Researchers at Queen’s university Belfast have developed nanoparticles which increase (30%) the sensitivity of prostate cancer cells to radiotherapy.
Prostate cancer is one of the most common cancer diagnosed worldwide. Similar to other cancers, radiotherapy (RT) is the standard of care option for treating such localized cancers. However, a significant number of patients (20-40%) do not respond to the treatment resulting in disease progression. In addition, RT results in off target affects such as damage to neighboring healthy tissue. Therefore, it is vital to develop radiosensitizers which can substantially elevate the efficiency of RT along with limiting off-target radiation damage. Bennie et al have addressed these issues with RT efficiency in their recent study published in Nanobiotechnology.
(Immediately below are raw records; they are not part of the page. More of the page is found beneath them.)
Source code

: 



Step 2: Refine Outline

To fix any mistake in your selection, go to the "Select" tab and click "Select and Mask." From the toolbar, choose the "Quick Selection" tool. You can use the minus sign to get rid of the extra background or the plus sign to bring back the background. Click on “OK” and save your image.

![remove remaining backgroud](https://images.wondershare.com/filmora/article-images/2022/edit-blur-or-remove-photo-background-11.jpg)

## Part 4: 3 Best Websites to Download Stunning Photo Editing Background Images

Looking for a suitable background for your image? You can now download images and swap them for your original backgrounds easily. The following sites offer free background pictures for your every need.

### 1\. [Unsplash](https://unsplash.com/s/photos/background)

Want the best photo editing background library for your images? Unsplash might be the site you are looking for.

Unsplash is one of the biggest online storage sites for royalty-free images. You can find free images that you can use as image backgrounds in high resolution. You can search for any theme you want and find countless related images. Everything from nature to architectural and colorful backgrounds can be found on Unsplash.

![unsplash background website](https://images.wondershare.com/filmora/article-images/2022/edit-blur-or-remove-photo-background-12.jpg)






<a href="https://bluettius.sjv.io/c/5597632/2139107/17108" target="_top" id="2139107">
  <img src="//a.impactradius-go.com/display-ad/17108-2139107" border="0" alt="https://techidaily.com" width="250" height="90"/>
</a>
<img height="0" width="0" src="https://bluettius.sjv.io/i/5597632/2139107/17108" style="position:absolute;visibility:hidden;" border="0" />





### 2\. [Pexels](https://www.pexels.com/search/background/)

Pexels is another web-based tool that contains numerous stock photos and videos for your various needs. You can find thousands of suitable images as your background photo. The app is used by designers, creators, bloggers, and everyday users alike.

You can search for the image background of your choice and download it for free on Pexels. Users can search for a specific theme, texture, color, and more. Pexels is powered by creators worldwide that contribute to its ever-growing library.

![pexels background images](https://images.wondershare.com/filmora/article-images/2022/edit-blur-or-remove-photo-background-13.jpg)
Gold nanoparticles (AuNP) are efficient radiosensitizers, however they come up with limitations such as short systemic circulation times and poor target cell uptake. These limitations can be overcome by using cell penetrating peptides (CPP) which possess cationic, basic and fusogenic properties, and can be manipulated for intra-cellular delivery. The researchers have investigated the potential of a short synthetic CPP peptide-RALA for increasing uptake efficiency of gold nanoparticles (AuNP) and subsequent impact on radiosensitivity. These CPP possess cationic, basic and fusogenic properties RALA increased the uptake of gold nanoparticles by three folds in PC-3 and DU145 prostate cancer cell-based model systems, without any significant toxicity. RALA and AuNP are able to successfully form nano-complexes at 20:1 ratio (20ug RALA:1ug AuNP), and all formulations significantly increased the radiosensitivity of prostate cancer. The effect was highest when RALA-AuNP formulation was used at 25:1 ratio which significantly increased prostate cancer cells radiosensitivity producing dose enhancement effects (DEF) of 1.54 in PC3 cells.
This is a first study demonstrating the use of ultra-low microgram concentrations of gold nanoparticles causing radio-sensitivity enhancement in prostate cancer cells. These effects were achieved using a short peptide (RALA) to gold nanoparticles. These findings also support previous imaging study by the same team indicating RALA-AuNP nuclear accumulation.